> TRY IT:
Please copy out every line in the records below that includes the word "shelving".

> INPUT MATERIAL:
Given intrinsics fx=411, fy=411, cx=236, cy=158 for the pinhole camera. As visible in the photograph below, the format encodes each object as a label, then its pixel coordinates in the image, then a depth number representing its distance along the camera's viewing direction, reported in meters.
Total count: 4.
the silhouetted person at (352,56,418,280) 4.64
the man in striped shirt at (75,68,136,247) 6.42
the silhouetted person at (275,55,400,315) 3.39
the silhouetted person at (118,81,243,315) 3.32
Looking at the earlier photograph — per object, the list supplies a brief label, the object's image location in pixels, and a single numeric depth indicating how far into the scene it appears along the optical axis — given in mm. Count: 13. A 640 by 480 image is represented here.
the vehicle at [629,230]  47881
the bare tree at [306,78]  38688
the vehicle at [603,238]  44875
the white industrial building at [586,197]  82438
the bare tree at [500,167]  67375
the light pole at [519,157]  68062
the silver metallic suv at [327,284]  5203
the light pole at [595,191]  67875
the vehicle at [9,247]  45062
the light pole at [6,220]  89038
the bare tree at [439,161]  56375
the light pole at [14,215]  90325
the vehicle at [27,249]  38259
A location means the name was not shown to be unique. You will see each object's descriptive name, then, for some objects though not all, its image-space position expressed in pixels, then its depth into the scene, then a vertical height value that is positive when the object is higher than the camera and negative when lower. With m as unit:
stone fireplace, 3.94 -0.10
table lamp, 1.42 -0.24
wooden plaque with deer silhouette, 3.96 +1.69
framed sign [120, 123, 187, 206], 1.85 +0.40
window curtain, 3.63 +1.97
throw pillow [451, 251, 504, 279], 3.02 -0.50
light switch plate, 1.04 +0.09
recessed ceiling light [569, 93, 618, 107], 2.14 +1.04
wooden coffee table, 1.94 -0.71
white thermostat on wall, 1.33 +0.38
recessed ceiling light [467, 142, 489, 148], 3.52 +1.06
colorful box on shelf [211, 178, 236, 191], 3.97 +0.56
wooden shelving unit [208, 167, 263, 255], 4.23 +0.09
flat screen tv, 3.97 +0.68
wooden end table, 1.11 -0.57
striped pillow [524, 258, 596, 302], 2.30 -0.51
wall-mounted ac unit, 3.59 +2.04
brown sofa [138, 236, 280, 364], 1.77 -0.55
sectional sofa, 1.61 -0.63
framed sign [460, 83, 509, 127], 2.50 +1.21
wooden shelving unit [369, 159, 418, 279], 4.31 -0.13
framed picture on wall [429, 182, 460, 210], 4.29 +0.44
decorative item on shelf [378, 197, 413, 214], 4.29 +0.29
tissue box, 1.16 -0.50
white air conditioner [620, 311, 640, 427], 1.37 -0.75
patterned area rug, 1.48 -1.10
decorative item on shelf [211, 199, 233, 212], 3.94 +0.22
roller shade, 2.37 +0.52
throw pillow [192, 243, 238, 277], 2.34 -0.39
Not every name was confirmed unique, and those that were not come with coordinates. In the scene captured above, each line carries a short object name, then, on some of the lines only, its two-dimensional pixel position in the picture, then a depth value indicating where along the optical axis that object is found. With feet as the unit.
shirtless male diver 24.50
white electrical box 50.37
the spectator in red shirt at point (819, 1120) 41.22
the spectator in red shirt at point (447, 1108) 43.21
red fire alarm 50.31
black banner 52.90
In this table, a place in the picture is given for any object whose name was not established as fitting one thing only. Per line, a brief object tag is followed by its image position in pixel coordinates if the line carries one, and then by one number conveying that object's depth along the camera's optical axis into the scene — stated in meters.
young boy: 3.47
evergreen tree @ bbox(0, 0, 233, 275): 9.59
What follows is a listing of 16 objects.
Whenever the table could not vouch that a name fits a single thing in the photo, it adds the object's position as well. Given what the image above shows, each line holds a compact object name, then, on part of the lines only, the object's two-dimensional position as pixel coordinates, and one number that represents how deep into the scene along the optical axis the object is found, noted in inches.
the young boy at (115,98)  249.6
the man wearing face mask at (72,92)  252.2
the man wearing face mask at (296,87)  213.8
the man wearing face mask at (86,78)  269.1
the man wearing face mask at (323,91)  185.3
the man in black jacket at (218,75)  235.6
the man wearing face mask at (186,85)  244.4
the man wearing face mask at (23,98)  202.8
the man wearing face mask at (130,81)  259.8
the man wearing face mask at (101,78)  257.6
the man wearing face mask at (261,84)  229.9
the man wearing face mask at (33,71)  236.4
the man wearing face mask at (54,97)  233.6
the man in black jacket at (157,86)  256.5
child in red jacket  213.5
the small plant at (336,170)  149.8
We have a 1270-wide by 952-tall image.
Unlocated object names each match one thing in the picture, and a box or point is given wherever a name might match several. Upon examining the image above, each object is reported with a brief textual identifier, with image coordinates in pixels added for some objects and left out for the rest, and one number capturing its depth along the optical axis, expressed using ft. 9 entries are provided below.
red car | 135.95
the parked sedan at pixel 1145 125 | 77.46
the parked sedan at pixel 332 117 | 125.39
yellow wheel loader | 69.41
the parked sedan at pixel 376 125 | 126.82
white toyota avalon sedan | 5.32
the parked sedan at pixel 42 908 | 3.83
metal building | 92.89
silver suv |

> RESULT OF THIS EXERCISE:
wooden shelving unit [208, 167, 263, 255], 4.23 +0.09
wooden shelving unit [369, 159, 418, 279], 4.31 -0.13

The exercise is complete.